Kleine Fluchten: Jagdschloss "Bellin"
Familienferien mit Glanz und Gloria
Das malerische Hotel ist für Schlossherren und -damen jeden Alters eine echte Entdeckung.
Sich wie ein Schlossherr fühlen: das Jagdschloss Bellin inmitten der Mecklenburgischen Seenplatte gelegen.
Foto: Detlef Jens
An das Leben als Schlossherr könnte man sich glatt gewöhnen. Zum Kaffee sitzt man oberhalb der großen Freitreppe, die zum Park mit den zwei Teichen hinab führt. Die Sonne lässt das Wasser zwischen den Seerosen glitzern, der Wind rauscht in den mächtigen alten Bäumen. Es herrscht himmlische Ruhe.
Einige Kinder spielen im Park, angeln vom romantischen Pavillon aus und erkunden den Wald. "Gerade für Kinder ist dieses Haus hier wunderbar", sagt Angelika Sloman, die Urenkelin des Unternehmers, der das Jagdschloss Bellin erbaute. "Es gibt den großen Park, aber auch drinnen können Kinder ungehindert umhertoben und werden nicht von der typischen Hotel-Atmosphäre eingeschüchtert." Denn dieses Haus ist eigentlich gar kein Hotel.

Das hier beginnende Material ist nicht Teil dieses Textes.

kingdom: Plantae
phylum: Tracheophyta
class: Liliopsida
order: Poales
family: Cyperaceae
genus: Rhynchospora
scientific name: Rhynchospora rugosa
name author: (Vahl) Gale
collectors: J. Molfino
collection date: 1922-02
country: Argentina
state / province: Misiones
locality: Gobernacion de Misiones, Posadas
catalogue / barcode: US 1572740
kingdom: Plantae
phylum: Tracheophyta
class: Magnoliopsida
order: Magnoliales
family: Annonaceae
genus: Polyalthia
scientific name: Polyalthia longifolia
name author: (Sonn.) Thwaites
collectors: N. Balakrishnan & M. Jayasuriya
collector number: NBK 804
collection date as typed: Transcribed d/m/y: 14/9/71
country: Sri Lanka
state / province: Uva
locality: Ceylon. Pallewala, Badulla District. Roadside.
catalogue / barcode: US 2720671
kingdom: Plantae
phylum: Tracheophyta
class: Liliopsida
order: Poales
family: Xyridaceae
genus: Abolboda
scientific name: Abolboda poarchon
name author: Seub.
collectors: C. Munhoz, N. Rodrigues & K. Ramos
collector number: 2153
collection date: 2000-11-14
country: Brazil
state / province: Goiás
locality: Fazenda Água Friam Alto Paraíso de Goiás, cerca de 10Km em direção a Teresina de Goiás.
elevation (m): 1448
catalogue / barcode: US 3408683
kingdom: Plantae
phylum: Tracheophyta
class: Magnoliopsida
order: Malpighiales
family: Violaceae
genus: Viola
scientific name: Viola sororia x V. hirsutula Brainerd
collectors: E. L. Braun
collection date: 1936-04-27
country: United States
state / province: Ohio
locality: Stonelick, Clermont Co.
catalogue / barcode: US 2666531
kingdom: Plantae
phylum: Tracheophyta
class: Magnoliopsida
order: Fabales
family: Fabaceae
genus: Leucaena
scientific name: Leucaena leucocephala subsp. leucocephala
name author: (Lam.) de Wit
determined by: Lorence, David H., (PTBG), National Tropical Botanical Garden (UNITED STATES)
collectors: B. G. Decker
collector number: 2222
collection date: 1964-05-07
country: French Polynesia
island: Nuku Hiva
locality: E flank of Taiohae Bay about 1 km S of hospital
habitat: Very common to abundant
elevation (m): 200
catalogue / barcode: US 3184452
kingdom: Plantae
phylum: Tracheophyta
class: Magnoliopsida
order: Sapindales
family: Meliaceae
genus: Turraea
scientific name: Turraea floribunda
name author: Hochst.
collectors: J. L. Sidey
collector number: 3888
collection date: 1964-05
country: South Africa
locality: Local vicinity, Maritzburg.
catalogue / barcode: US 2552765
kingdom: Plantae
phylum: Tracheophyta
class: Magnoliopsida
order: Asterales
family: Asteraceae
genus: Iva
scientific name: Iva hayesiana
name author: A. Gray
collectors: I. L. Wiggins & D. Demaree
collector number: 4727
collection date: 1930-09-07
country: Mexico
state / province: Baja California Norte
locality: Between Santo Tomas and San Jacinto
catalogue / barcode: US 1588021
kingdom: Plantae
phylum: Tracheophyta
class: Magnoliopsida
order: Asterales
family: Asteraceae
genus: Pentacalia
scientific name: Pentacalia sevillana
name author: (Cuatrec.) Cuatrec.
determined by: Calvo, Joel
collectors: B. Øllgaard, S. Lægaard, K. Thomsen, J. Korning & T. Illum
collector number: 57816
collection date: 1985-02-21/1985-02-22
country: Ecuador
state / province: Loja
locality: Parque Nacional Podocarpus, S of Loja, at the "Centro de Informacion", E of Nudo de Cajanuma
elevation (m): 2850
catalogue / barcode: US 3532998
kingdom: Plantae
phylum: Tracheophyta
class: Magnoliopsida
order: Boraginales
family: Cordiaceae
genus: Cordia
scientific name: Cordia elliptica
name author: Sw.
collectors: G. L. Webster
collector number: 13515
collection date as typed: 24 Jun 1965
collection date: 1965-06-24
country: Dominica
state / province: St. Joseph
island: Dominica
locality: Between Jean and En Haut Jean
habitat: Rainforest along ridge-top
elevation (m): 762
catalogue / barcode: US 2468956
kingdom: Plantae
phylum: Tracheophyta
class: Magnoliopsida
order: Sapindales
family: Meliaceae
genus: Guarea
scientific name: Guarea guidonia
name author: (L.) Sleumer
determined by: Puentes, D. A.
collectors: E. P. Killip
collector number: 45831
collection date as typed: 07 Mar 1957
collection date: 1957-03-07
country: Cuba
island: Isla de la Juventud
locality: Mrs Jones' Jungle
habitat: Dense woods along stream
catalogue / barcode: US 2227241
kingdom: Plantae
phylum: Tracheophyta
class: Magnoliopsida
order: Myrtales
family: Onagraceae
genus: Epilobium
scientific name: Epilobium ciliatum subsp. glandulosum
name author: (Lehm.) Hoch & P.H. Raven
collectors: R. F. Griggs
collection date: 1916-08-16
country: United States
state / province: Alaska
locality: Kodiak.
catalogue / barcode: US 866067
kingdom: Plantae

Erbaut wurde es in den Jahren 1912 bis 1914 von Henry-Brarens Sloman, der in Chile erfolgreich Salpeter gefördert hatte. Als betagter Herr kehrte er nach Deutschland zurück und baute erst Bellin, dann das Chilehaus in Hamburgs City. In dem schlossartigen Herrenhaus im Herzen der Mecklenburg-Vorpommerschen Seenlandschaft wohnte die Familie jedoch nicht lange. Der Krieg kam, und danach ging das Jagdschloss, wie vieles andere, für die Familie verloren.
In der DDR diente es zunächst als Militärakademie und später als Kinderheim. Nach der Wende übernahm der Vater von Angelika Sloman den benachbarten Milchviehbetrieb mit 800 Kühen von der Treuhand und wurde damit quasi zum Verwalter von Schloss Bellin. 1997 konnte die Familie dann das Gebäude von der Treuhand kaufen. In dreieinhalb Monaten brachten hundert Handwerker die einstige Pracht wieder zum Vorschein; es entstanden neun komfortable, stilvolle Apartments. "Im Januar 2000 konnten wir eröffnen", sagt Angelika Sloman. Insgesamt bietet das Jagdschloss Bellin heute 43 Betten, die sich auf die Apartments (mit jeweils vier bis sechs Schlafstätten) und drei Doppelzimmer verteilen.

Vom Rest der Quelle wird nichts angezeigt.